Non abbiamo mai trasportato così tante merci
Ramon Fernandez, Direttore finanziario del gruppo CMA CGM
Tendenze contrastanti sul fronte normativo
L'Unione Europea ha già dovuto affrontare, dopo la Brexit, il fenomeno del disaccoppiamento normativo con il Regno Unito. Ora si trova ad affrontare una situazione simile con gli Stati Uniti. Il rischio riguarda innanzitutto il settore finanziario, dopo che Donald Trump ha promesso un’ampia deregolamentazione." Ciò rappresenta un problema per le banche e, più in generale, per l’economia europea, in quanto il 70% dei finanziamenti delle aziende europee è di origine bancaria, mentre negli USA le aziende ricevono l’80% dei finanziamenti dai mercati obbligazionari" ha sottolineato Anne-Christine Champion.
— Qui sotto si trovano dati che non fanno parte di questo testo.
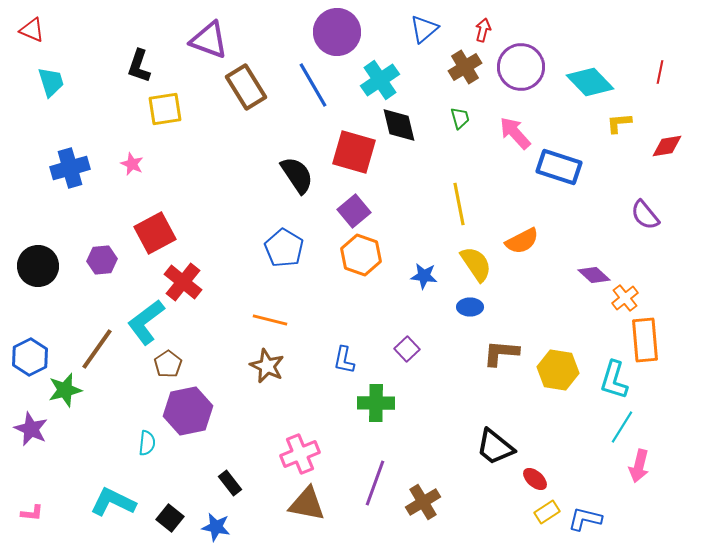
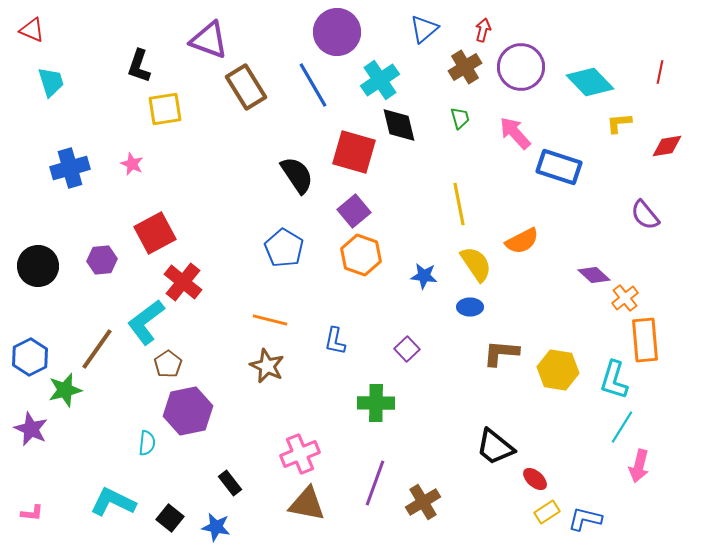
blue L-shape at (344, 360): moved 9 px left, 19 px up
Questo potenziale svantaggio competitivo appare ancora più critico se si considera che gli attori economici europei sono già soggetti a restrizioni non imposte ai loro concorrenti, ad esempio in materia ambientale. " In Europa abbiamo l'ETS1 e varie normative nelle forme più diverse. Nonostante l’approccio virtuoso, ci troviamo a competere con un mondo in cui queste regole non esistono.", ha affermato Ramon Fernandez. Thierry de La Tour d'Artaise invita le autorità europee e francesi a riflettere sul tema. “Sono meno preoccupato dell'intelligenza artificiale che dell'invasione cinese o dell'inflazione normativa. In Europa il problema principale sarà l’inflazione normativa."